MATERIAL FOR THIS EXERCISE:
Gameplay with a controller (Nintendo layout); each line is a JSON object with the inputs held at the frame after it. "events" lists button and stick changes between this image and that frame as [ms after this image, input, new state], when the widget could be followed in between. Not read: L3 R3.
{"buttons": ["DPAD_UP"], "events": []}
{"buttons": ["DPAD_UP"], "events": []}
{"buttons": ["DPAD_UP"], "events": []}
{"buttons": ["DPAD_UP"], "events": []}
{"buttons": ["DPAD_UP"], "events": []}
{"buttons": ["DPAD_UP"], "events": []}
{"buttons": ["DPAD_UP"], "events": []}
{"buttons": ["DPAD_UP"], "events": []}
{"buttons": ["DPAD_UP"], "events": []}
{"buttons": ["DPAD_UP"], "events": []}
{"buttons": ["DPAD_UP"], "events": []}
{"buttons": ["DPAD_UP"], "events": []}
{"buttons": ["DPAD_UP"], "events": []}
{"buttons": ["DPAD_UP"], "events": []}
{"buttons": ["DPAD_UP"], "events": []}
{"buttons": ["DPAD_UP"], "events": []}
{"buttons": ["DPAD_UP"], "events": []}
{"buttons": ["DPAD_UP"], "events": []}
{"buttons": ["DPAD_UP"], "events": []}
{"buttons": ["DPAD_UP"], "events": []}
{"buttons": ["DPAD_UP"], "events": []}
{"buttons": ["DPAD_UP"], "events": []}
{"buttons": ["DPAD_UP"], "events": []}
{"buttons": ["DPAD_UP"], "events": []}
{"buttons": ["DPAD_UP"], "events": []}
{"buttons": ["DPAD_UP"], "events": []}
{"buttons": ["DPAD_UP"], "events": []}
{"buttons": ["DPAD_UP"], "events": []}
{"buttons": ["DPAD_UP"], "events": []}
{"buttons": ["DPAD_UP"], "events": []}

WHAT YOU NEED TO DO: Transcribe each line of the listing exactly.

ANSWER:
Gameplay with a controller (Nintendo layout); each line is a JSON object with the inputs held at the frame after it. "events" lists button and stick changes between this image and that frame as [ms after this image, input, new state], when the widget could be followed in between. Not read: L3 R3.
{"buttons": ["DPAD_UP"], "events": []}
{"buttons": ["DPAD_UP"], "events": []}
{"buttons": ["DPAD_UP"], "events": []}
{"buttons": ["DPAD_UP"], "events": []}
{"buttons": ["DPAD_UP"], "events": []}
{"buttons": ["DPAD_UP"], "events": []}
{"buttons": ["DPAD_UP"], "events": []}
{"buttons": ["DPAD_UP"], "events": []}
{"buttons": ["DPAD_UP"], "events": []}
{"buttons": ["DPAD_UP"], "events": []}
{"buttons": ["DPAD_UP"], "events": []}
{"buttons": ["DPAD_UP"], "events": []}
{"buttons": ["DPAD_UP"], "events": []}
{"buttons": ["DPAD_UP"], "events": []}
{"buttons": ["DPAD_UP"], "events": []}
{"buttons": ["DPAD_UP"], "events": []}
{"buttons": ["DPAD_UP"], "events": []}
{"buttons": ["DPAD_UP"], "events": []}
{"buttons": ["DPAD_UP"], "events": []}
{"buttons": ["DPAD_UP"], "events": []}
{"buttons": ["DPAD_UP"], "events": []}
{"buttons": ["DPAD_UP"], "events": []}
{"buttons": ["DPAD_UP"], "events": []}
{"buttons": ["DPAD_UP"], "events": []}
{"buttons": ["DPAD_UP"], "events": []}
{"buttons": ["DPAD_UP"], "events": []}
{"buttons": ["DPAD_UP"], "events": []}
{"buttons": ["DPAD_UP"], "events": []}
{"buttons": ["DPAD_UP"], "events": []}
{"buttons": ["DPAD_UP"], "events": []}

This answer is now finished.